Today, though, I was thwarted when weekend trackwork shenanigans resumed on the #7 train and crowding ensued. I’m not yet ready to risk my health with subway crowds, and thus I aborted today’s scheduled mission to Williamsburg, returned home and took a bike ride instead; I’ll do Williamsburg during the week, if a miracle doesn’t happen and I’m called in for work someplace, at home or away.

In recent weeks I’ve been covering colonial-era Queens roads that have remnants today, such as Laurel Hill Boulevard and Old Bowery Road (Celtic Avenue). Today, though, I’ll be talking about a colonial-era route in western Queens that is actually mostly intact and follows the same route it did in the 1700s. It goes under a variety of names today, but then it was colloquially called Hellgate Ferry Road.

I’l return again to the 1852 Dripps atlas of Queens County, since it gives an excellent rendering of the old roads before the rest of the street grid was built over the next few decades. I’ve marked the course of Hellgate Ferry Road in red and its present names in black.

Extracted data:
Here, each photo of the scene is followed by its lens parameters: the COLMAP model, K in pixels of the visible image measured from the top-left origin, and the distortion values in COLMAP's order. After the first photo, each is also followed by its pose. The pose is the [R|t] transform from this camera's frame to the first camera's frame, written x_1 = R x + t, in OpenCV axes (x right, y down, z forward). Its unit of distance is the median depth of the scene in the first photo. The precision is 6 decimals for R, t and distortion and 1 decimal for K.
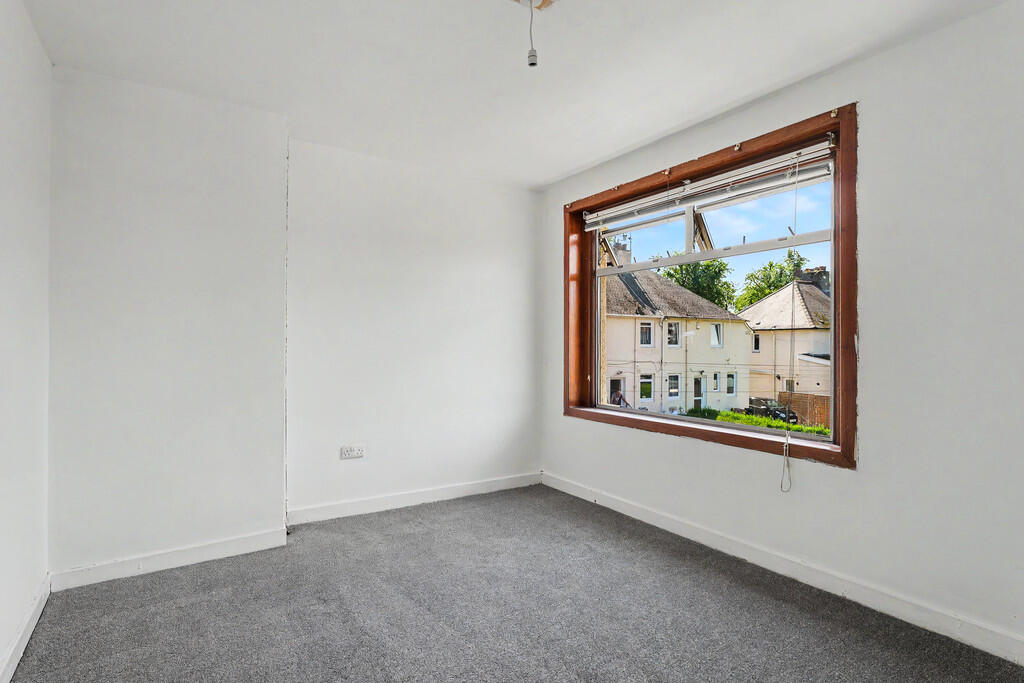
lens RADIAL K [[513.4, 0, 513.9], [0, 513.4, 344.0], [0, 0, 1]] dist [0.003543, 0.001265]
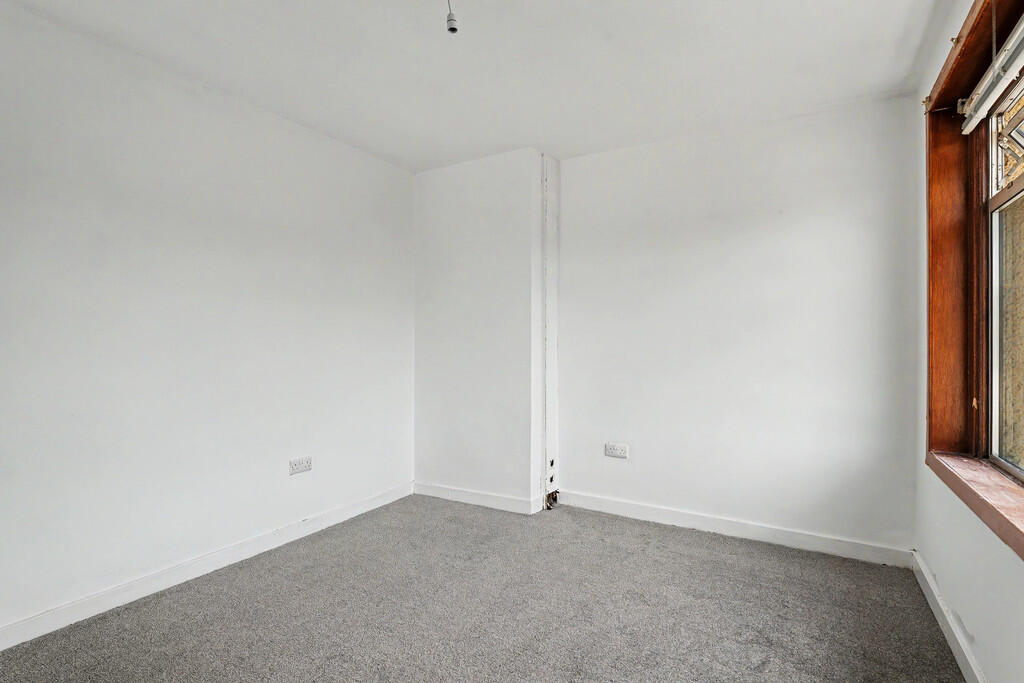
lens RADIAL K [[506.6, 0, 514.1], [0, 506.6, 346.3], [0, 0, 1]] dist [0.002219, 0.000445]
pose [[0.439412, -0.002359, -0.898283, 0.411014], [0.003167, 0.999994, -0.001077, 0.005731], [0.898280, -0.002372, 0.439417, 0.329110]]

==

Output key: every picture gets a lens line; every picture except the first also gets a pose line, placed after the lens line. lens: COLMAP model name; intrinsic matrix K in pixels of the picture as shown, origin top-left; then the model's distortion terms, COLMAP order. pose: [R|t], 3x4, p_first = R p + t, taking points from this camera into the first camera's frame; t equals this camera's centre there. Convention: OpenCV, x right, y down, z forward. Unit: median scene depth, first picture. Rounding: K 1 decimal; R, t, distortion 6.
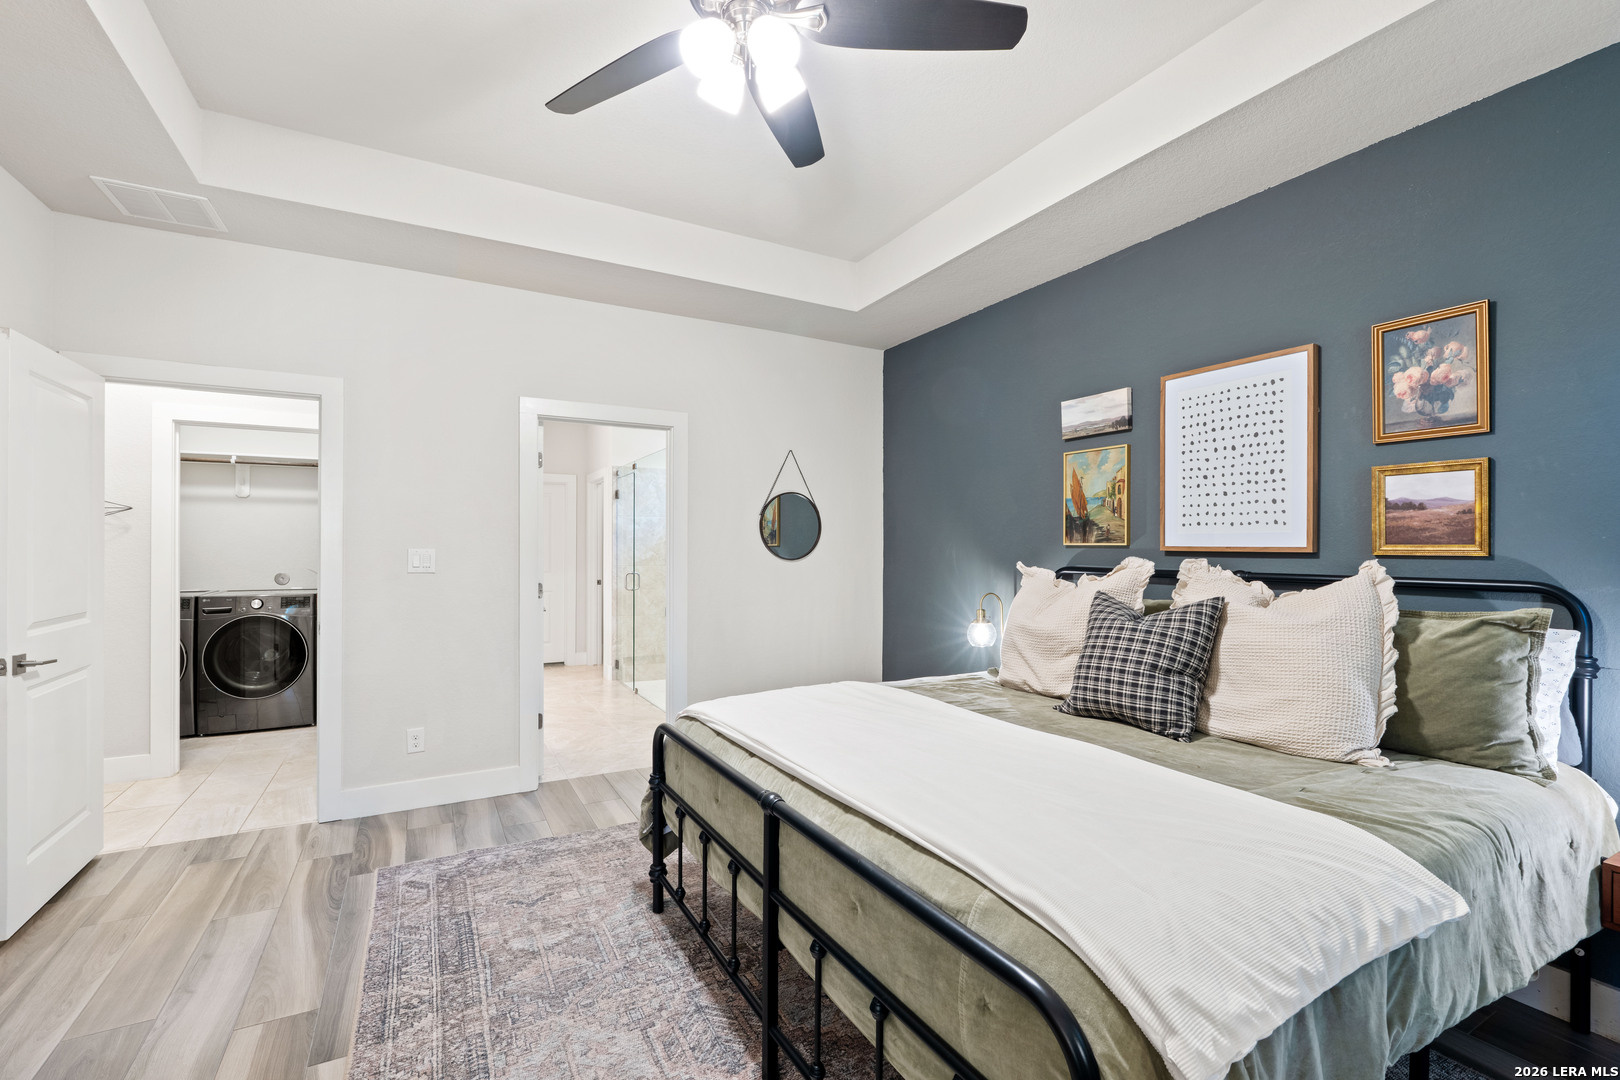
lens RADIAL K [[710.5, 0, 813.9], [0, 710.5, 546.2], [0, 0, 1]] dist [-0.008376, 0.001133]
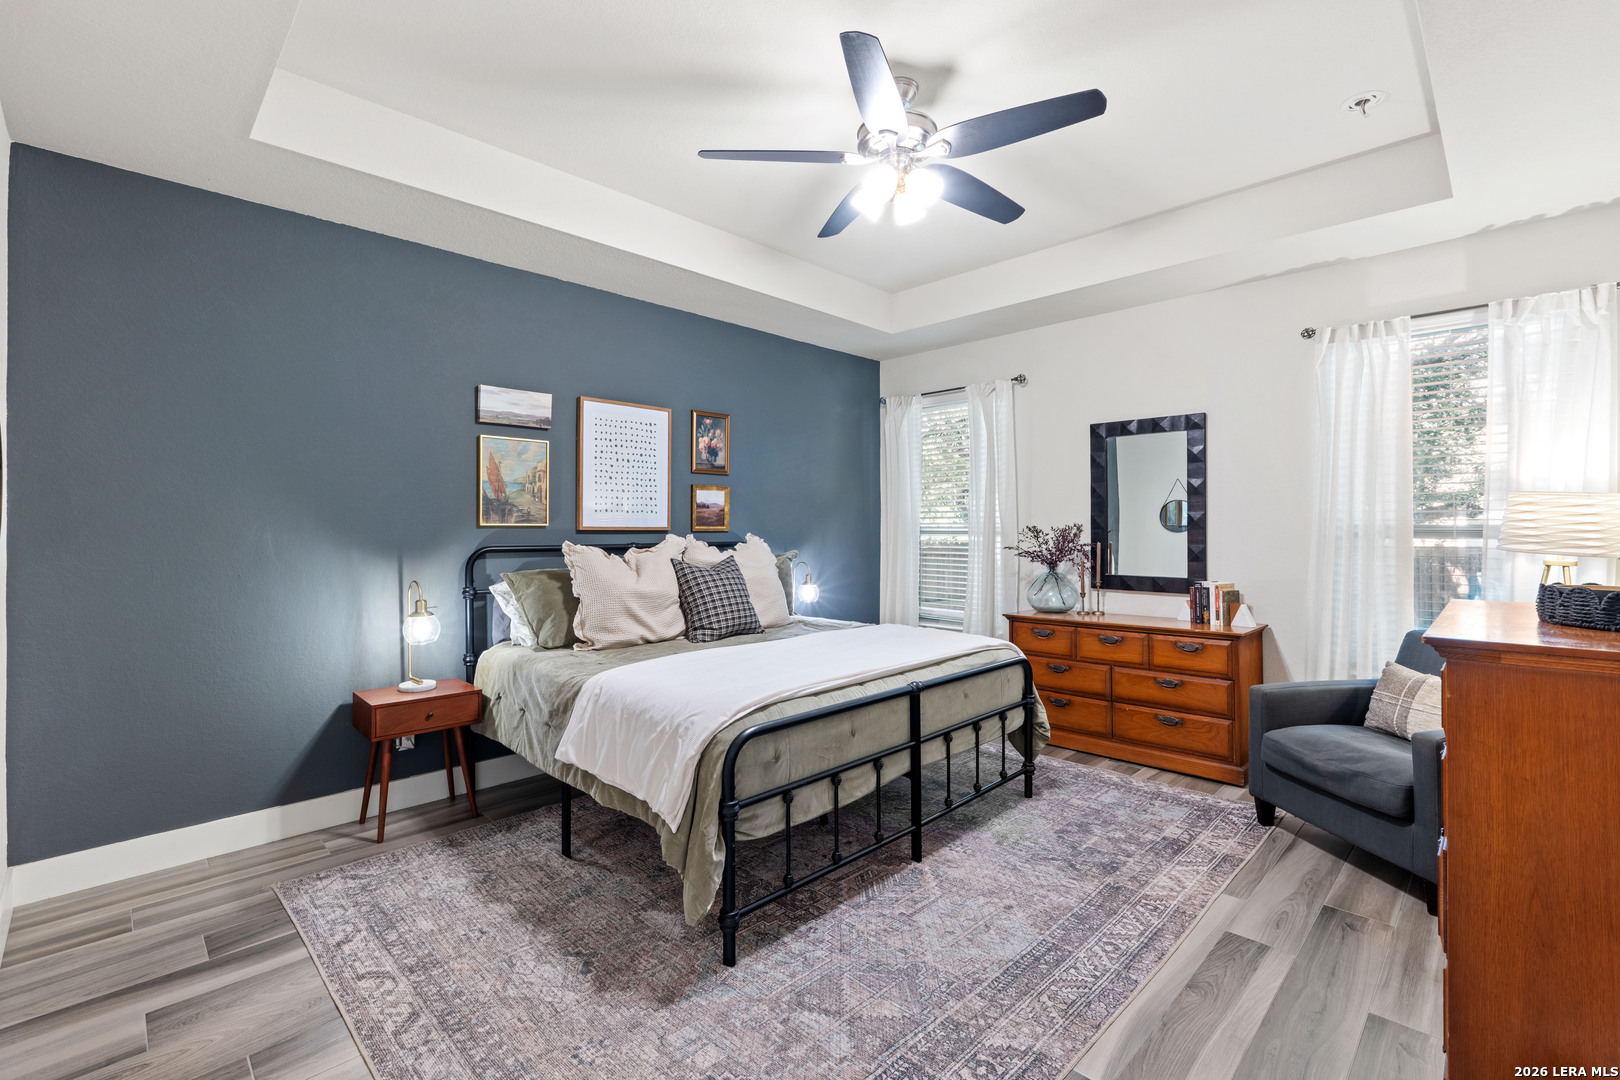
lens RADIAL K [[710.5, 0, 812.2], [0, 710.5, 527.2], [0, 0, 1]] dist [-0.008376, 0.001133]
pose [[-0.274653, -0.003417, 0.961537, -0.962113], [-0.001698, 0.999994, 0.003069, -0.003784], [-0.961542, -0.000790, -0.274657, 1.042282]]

Task brief:
Pick up the Hellgate Ferry Road passage after its last sentence and keep writing it.

Answer to this exercise:
I exited the LIRR at Woodside and walked west on Woodside avenue and Newtown Road west to Astoria Square: Newtown Avenue at 21st Street. A later trip took me east on Woodside Avenue as far as Broadway: I will cover that walk on another FNY page.

Newtown Road isn’t named for the neighborhood where it is, but for the town it runs to; Newtown, a former division of Queens County, is now roughly the neighborhoods of Elmhurst, Middle Village, Maspeth and Glendale.

Like a number of NYC streets that run aslant the overall grid, Newtown Road is one of the older roads in the area. It’s an Indian trail that became the main road to early Astoria settler William Hallett’s farm in the mid-17th century, and to the treacherous Hell Gate, the East River crossing to Manhattan. Its eastern stretch ended in the heart of Newtown, now Elmhurst, and was called Hurlgate, or Hellgate, Ferry Road; and later named for the town through which it passed, becoming Woodside Avenue. The road twisted and turned, to avoid topography like hills and swamps. It was once the sole road between the East River and the heart of Newtown, still the heart of Elmhurst at Broadway and Queens Boulevard.

Heading west on Roosevelt Avenue toward Woodside Avenue. The Beerkeeper proudly displays American and Irish flags. In the 20th Century, Woodside, much like Woodlawn in the Bronx, was an enclave for Irish immigrants; though Irish account for only 6% of Woodside residents today, a legacy is the many Irish bars found in the area and in neighboring Sunnyside.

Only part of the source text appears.